Yang harus diwaspadai adalah fenomena
saat ini menunjukkan gejala yang sebaliknya. Sudah balig, namun akilnya
belum sampai. Lihat aja, anak TK aja sekarang udah ada yang pacaran ==”.
Ini yang mengkhawatirkan. Saat kebutuhan jasmaninya sudah mendewasa,
akilnya masih kekanakan. Sang akal belum dapat mengendalikan sempurna,
sedangkan nafsu dan ego sudah telanjur tinggi. Bahaya, bukan? Ini
menjadi peer tersendiri untuk orangtua sekarang ini (fuh, beratnya jadi
orang tua jaman sekarang).
Sebelum keduanya dicapai sang anak, maka
akan sulit untuk memberikan pendidikan mengenai kepemimpinan ini.
Dewasakanlah anak, sehingga ia dapat diajak berdialog. Al Qur’an
mengisahkan Nabi Ibrahim mencontohkan hal ini:
“Maka tatkala anak itu sampai
(pada umur sanggup) berusaha bersama-sama Ibrahim, Ibrahim berkata: “Hai
anakku sesungguhnya aku melihat dalam mimpi bahwa aku
menyembelihmu, maka fikirkanlah apa pendapat mu! …” (QS.As-Shaffat:102)
b. Saat anak sudah dewasa (akil balig), Ikhlaskanlah anak menjadi seorang yang dewasa
Dikatakan bahwa (ini udah sering saya
denger tapi lupa dri metode mana ya T_T) cara mendidik anak yang tepat,
berdasarkan keadaan psikologis si anak adalah 7 tahun pertama dengan
menjadikannya raja, 7 tahun kedua dengan menjadikannya jundi/ prajurit,
dan 7 tahun ketiga dengan memposisikannya sebagai teman, setara. Selalu
berkomunikasi dengan kalimat instruksional akan memposisikan sang anak
selamanya menjadi anak buah.

**Perintah 1**
Tentukan apakah tiap pernyataan berikut sesuai dengan teks yang dikaji: (a) anak TK sekarang sudah ada yang pacaran; (b) pada tujuh tahun kedua, anak diposisikan sebagai teman; (c) selalu berkomunikasi dengan kalimat instruksional membuat anak selamanya menjadi anak buah. Jawab ya atau tidak untuk masing-masing, disertai kutipan persis dari teks yang menjadi penentunya.
**Perintah 2**
Tolong tuliskan kembali sebagian teks yang dikaji tanpa perubahan: mulailah pada kata-kata yang memuat "Dewasakanlah anak, sehingga", lalu berhenti setelah "menjadi anak buah.".

**Materi yang Ditampilkan**
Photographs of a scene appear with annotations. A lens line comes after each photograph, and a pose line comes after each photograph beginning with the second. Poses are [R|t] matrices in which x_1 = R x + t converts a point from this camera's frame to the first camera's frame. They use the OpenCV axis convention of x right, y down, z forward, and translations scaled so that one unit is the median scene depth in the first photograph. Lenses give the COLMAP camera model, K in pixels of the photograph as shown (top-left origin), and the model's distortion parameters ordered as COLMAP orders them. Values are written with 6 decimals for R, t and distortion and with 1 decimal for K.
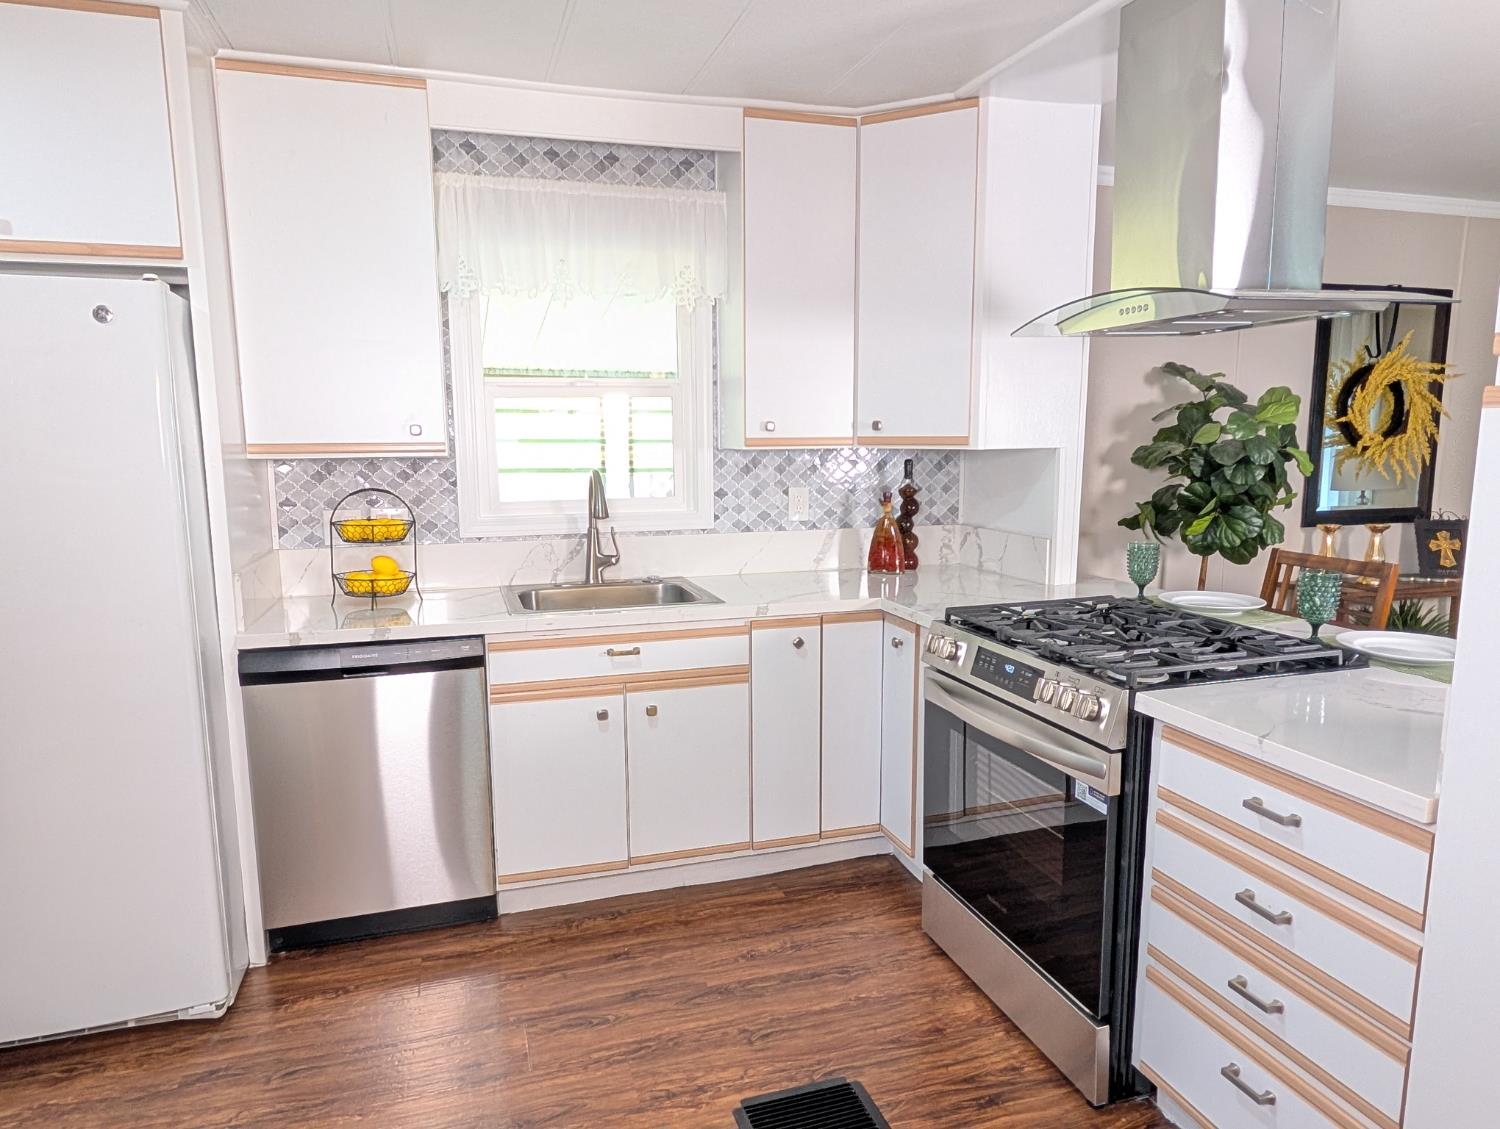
lens RADIAL K [[950.0, 0, 743.5], [0, 950.0, 572.4], [0, 0, 1]] dist [-0.004125, 0.001206]
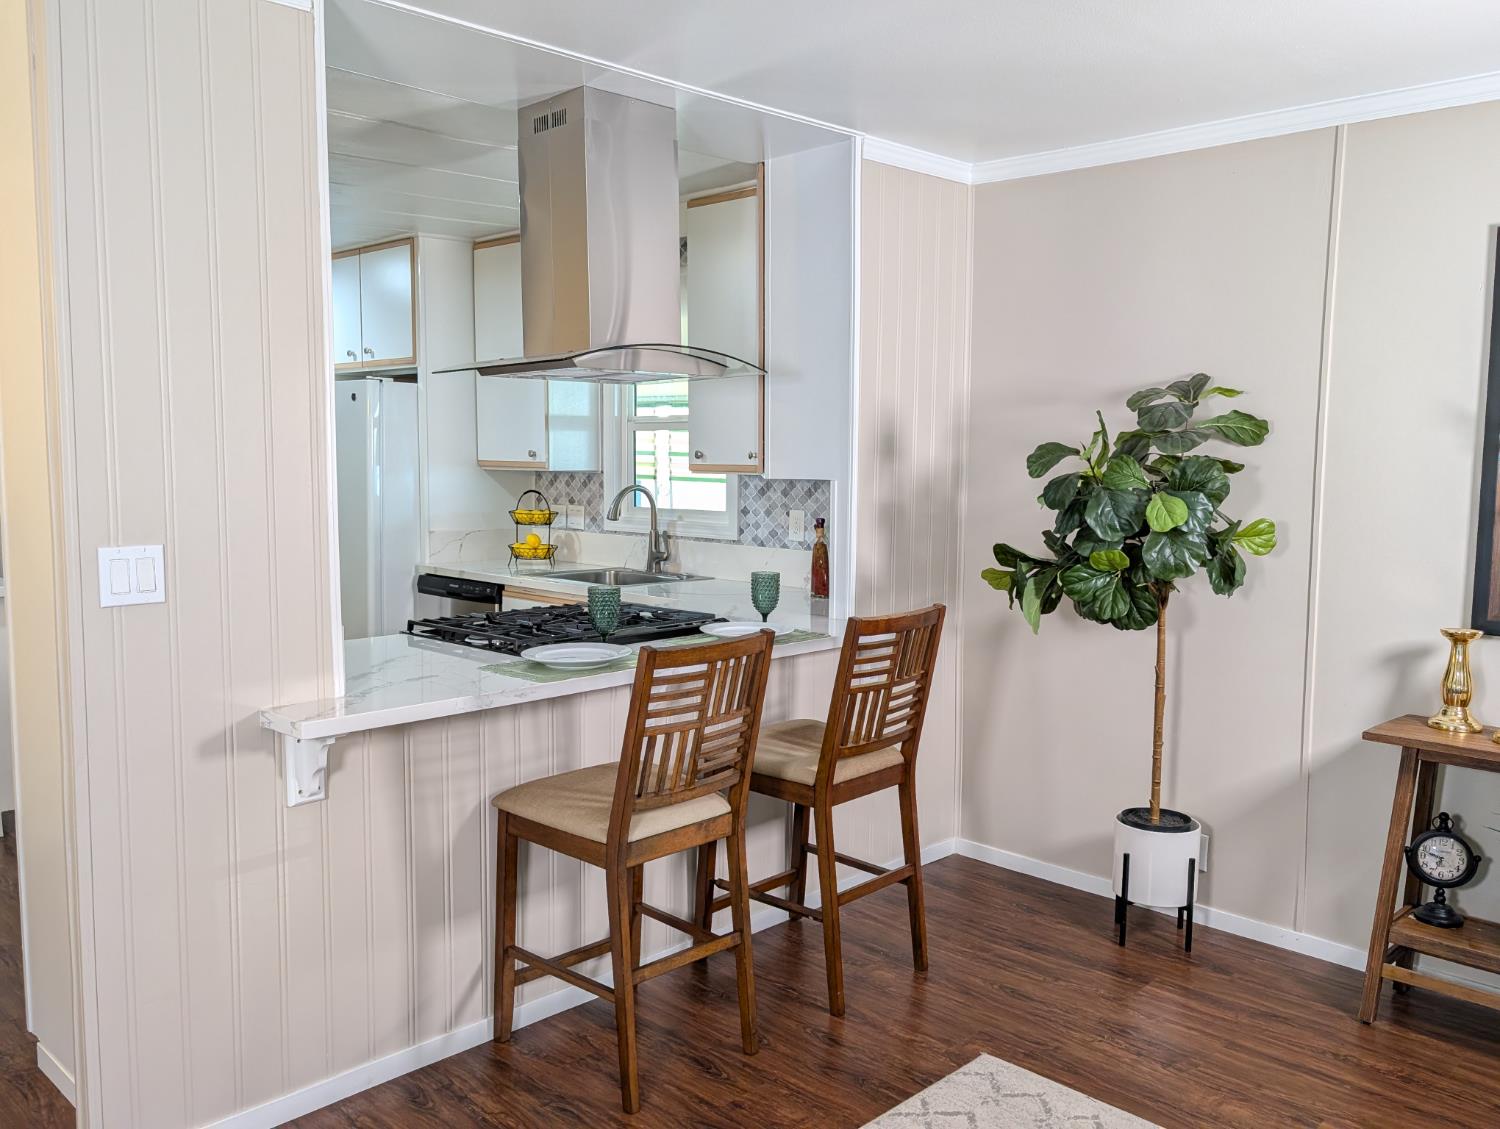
lens RADIAL K [[1243.5, 0, 746.7], [0, 1243.5, 555.3], [0, 0, 1]] dist [0.054003, -0.012218]
pose [[0.477194, 0.086032, -0.874577, 1.285770], [-0.137262, 0.990279, 0.022519, -0.062420], [0.868012, 0.109300, 0.484364, 0.262701]]
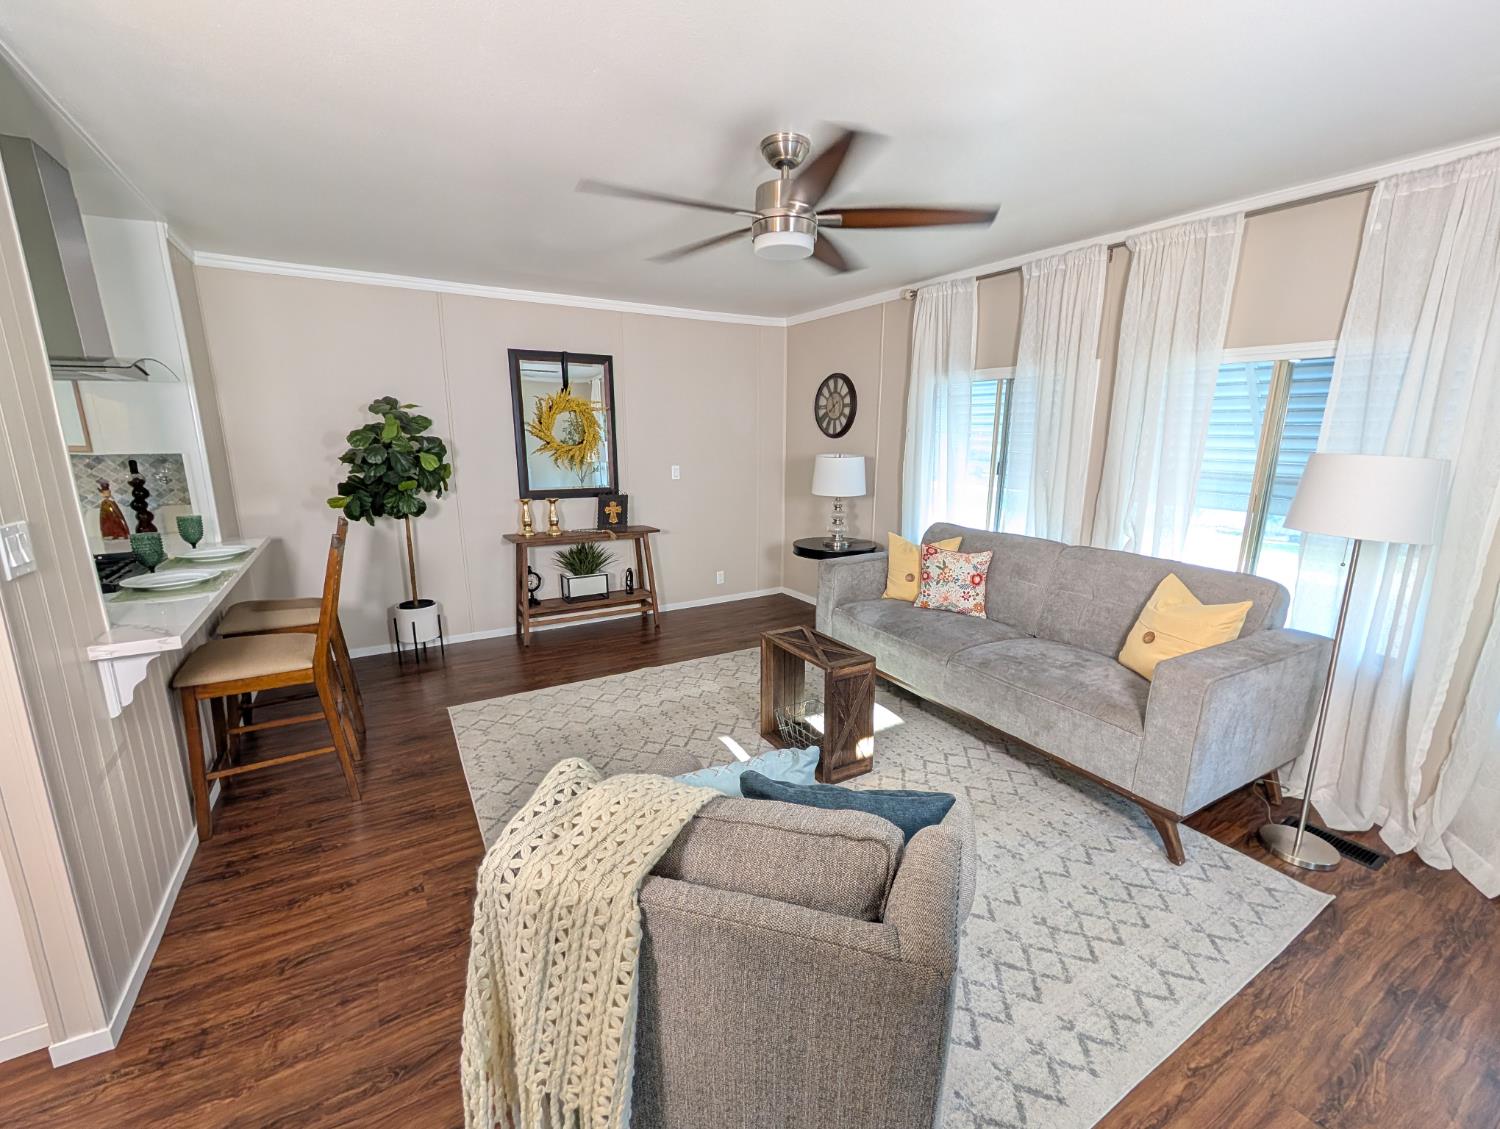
lens RADIAL K [[630.4, 0, 751.6], [0, 630.4, 571.7], [0, 0, 1]] dist [0.004350, -0.000880]
pose [[0.971397, -0.043637, 0.233418, 0.868320], [0.027652, 0.997070, 0.071322, 0.009474], [-0.235846, -0.062828, 0.969757, -0.190337]]
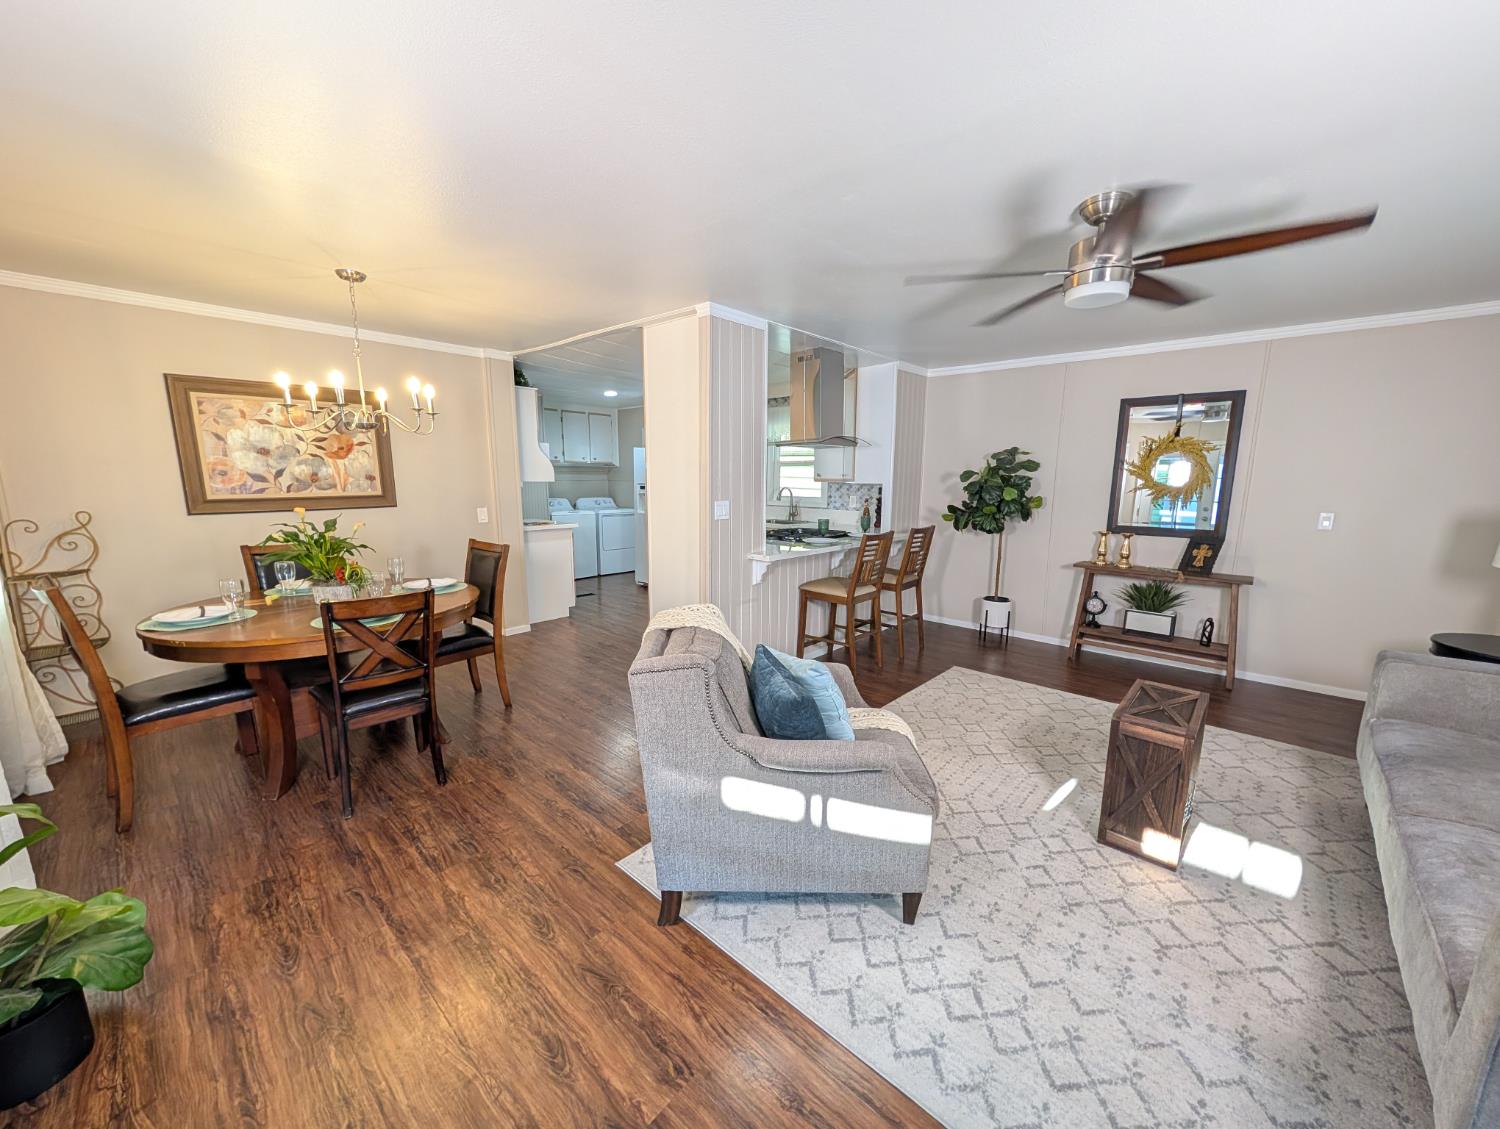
lens RADIAL K [[567.3, 0, 749.6], [0, 567.3, 570.0], [0, 0, 1]] dist [0.003152, 0.000190]
pose [[0.510069, 0.151236, -0.846733, 1.422041], [-0.135457, 0.986261, 0.094558, 0.014126], [0.849400, 0.066465, 0.523547, -0.179289]]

**Jawaban Anda 1**
(a) Ya: "anak TK aja sekarang udah ada yang pacaran"
(b) Tidak: "7 tahun kedua dengan menjadikannya jundi/ prajurit"
(c) Ya: "Selalu berkomunikasi dengan kalimat instruksional akan memposisikan sang anak selamanya menjadi anak buah"

**Jawaban Anda 2**
Dewasakanlah anak, sehingga ia dapat diajak berdialog. Al Qur’an
mengisahkan Nabi Ibrahim mencontohkan hal ini:
“Maka tatkala anak itu sampai
(pada umur sanggup) berusaha bersama-sama Ibrahim, Ibrahim berkata: “Hai
anakku sesungguhnya aku melihat dalam mimpi bahwa aku
menyembelihmu, maka fikirkanlah apa pendapat mu! …” (QS.As-Shaffat:102)
b. Saat anak sudah dewasa (akil balig), Ikhlaskanlah anak menjadi seorang yang dewasa
Dikatakan bahwa (ini udah sering saya
denger tapi lupa dri metode mana ya T_T) cara mendidik anak yang tepat,
berdasarkan keadaan psikologis si anak adalah 7 tahun pertama dengan
menjadikannya raja, 7 tahun kedua dengan menjadikannya jundi/ prajurit,
dan 7 tahun ketiga dengan memposisikannya sebagai teman, setara. Selalu
berkomunikasi dengan kalimat instruksional akan memposisikan sang anak
selamanya menjadi anak buah.